→ **Data for processing**:
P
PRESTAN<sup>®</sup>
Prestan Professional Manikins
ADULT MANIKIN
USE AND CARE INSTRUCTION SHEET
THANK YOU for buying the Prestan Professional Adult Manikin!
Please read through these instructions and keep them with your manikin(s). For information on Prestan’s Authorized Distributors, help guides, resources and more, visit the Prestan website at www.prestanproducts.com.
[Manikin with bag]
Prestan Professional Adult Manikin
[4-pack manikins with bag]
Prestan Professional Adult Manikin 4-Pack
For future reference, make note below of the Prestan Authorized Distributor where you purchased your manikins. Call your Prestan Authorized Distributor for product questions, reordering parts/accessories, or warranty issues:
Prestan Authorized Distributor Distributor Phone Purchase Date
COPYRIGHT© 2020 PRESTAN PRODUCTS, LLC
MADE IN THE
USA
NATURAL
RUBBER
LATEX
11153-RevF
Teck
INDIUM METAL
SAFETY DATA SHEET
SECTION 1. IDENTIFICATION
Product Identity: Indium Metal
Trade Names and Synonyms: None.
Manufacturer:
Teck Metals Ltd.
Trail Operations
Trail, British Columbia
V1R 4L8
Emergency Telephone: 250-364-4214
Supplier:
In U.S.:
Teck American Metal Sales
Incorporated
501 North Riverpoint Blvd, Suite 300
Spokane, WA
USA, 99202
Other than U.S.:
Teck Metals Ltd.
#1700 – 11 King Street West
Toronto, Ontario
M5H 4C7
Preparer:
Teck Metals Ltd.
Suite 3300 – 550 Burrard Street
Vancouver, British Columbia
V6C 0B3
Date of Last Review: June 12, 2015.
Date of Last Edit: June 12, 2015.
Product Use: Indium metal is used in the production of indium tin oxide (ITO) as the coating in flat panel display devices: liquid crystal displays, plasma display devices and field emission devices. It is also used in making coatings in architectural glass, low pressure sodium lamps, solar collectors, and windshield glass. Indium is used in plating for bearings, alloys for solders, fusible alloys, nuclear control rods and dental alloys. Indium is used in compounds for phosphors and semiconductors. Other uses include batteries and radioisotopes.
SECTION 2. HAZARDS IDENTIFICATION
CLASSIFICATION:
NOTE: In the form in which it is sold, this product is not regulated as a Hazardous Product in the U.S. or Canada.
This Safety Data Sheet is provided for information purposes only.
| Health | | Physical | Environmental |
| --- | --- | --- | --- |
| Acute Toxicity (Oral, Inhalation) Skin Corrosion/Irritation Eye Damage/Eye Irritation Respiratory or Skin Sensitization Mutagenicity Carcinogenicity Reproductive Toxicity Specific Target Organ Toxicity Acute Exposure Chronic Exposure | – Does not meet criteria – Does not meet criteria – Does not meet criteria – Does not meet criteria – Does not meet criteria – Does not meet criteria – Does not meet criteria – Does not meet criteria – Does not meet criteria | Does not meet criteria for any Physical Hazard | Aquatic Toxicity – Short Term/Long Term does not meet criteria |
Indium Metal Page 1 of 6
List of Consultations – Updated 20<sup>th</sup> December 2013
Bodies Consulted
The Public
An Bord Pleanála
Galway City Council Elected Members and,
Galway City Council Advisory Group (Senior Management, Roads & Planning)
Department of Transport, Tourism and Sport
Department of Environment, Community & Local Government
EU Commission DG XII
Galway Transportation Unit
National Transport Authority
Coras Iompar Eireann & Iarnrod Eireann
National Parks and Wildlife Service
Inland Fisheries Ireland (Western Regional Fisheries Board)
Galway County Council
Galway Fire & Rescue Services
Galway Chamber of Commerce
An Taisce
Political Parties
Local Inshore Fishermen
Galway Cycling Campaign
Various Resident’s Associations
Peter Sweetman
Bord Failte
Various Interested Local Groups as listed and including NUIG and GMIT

→ **How to complete this task**:
Each line that includes "Galway" counts once; state how many such lines the listing has, with no other words.

→ **Exercise output**:
7